Tras augurar el triunfo de las zapatillas Victoria como complemento de obligado uso por todos aquellos que se proclamaban poperos (porque por aquellos entonces todavía no se hablaba de modernos); A principios de 2006, cuando ya empezaban a verse las zapatillas Victoria por la calle, me aventuré a aconsejar otra inversión de futuro: las zapatillas chinas o zapatillas Kung Fu. Este calzado no se ha impuesto como moda universal en el mundillo moderno, pero sí ha tenido un rodaje por los pies de aquellos que se consideran alter-alternativos.
Pues bien, el otro día me acordé de las camas de agua.
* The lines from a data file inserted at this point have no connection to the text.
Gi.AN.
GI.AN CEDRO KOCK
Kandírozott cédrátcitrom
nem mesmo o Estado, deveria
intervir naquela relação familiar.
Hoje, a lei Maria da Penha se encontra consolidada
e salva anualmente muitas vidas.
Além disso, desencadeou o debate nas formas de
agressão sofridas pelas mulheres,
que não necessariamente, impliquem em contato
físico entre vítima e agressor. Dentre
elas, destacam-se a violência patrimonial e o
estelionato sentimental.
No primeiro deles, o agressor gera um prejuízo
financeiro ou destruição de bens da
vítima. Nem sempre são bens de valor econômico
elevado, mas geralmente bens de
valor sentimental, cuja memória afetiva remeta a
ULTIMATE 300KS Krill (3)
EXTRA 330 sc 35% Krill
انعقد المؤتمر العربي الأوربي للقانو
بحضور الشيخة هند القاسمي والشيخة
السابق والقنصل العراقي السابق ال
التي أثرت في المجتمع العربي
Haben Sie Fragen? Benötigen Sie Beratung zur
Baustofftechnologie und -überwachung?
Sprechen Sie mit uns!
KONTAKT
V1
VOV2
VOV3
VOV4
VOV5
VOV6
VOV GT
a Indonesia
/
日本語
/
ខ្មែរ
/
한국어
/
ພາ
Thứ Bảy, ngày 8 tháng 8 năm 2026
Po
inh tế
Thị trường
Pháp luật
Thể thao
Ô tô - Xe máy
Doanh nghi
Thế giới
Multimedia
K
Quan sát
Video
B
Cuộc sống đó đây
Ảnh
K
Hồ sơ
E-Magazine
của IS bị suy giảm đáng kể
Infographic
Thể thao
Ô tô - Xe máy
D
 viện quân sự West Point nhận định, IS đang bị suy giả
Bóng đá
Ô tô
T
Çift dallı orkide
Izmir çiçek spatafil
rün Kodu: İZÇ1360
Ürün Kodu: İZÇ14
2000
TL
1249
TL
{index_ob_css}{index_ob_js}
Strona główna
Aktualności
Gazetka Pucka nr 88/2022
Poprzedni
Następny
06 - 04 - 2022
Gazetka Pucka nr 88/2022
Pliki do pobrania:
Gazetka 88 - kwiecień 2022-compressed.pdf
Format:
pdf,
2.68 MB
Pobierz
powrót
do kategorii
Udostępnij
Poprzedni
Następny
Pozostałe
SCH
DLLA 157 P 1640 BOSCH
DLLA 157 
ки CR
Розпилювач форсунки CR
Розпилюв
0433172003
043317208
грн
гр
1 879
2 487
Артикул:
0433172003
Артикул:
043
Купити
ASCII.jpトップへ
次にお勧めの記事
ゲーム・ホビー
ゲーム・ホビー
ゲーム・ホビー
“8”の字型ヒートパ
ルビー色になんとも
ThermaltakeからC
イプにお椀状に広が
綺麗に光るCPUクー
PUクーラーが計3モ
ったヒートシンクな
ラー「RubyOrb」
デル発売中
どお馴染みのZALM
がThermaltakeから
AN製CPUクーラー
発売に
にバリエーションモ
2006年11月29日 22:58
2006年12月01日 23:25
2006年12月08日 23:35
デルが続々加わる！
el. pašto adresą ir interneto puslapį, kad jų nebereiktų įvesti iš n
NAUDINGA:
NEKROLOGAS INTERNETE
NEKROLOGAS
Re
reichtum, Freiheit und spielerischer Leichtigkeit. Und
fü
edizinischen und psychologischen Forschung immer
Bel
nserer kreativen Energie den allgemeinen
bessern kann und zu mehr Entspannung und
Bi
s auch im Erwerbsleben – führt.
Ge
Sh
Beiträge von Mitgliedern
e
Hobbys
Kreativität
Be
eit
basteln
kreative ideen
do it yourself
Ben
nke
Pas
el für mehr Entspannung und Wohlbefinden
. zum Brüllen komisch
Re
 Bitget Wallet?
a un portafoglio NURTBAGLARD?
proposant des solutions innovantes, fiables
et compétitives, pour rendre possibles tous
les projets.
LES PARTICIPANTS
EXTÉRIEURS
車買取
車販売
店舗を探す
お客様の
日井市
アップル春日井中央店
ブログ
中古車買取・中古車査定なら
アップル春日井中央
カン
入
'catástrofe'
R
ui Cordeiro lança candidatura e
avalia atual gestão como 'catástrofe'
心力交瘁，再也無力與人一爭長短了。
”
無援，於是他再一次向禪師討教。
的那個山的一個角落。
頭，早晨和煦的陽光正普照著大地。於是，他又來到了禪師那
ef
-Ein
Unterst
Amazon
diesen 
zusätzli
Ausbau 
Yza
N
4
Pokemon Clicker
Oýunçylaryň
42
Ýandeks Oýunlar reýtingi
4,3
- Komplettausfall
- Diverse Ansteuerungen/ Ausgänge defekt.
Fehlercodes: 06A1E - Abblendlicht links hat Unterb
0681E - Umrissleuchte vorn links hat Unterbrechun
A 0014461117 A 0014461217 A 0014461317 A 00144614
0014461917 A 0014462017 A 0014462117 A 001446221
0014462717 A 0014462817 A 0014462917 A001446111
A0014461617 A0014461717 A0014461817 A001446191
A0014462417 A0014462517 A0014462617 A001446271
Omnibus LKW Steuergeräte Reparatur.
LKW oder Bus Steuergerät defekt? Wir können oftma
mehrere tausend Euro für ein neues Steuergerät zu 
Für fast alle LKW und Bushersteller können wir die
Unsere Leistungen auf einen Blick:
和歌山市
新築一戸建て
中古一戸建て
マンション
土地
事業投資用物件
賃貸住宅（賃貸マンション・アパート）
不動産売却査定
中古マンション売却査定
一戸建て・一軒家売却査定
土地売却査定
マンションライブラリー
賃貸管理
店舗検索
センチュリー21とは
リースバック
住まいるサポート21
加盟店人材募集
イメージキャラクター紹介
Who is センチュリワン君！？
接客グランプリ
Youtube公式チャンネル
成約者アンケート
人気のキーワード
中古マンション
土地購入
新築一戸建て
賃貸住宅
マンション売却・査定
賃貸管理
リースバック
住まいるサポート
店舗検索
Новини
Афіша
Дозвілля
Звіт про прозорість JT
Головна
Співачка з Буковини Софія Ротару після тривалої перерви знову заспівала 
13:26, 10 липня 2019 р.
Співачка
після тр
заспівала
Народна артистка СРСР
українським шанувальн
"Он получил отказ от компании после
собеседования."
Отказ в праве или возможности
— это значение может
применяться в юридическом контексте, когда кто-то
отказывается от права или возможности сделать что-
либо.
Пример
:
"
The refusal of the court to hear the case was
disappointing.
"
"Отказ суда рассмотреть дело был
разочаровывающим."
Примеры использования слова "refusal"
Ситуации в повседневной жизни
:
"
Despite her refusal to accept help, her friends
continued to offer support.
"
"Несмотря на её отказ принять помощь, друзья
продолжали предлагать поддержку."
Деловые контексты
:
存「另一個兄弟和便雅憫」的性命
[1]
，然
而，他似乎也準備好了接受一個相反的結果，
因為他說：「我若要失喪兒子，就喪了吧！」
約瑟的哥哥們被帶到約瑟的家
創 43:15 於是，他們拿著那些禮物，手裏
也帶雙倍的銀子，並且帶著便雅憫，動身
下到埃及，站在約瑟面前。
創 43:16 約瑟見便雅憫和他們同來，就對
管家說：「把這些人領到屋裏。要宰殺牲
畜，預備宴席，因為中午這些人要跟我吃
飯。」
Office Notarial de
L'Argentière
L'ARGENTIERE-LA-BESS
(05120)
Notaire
De aquella época en la que se pusieron de moda y en la que tener un colchón de agua era LO MÁS. Si trasladáramos esta pieza de mobiliario a la actualidad, la tacharíamos de hortera; aunque yo más bien la clasificaría como Kitsch, porque aunque en esencia el concepto sea el mismo, ser Kitsch tiene un punto retro y la gran ventaja de ser una antimoda, que es lo que más le mola a la gente guay.
Así que mi predicción es la siguiente: La cama de agua va a volver. Así que si queréis adelantaros a los coolhunters y posicionaros directamente como trendsetters, compráos una cama de agua; porque cualquier día nos colocan una en algún videoclip, serie o peli molonga y la proclaman en forma de secreto a voces una moda del underground.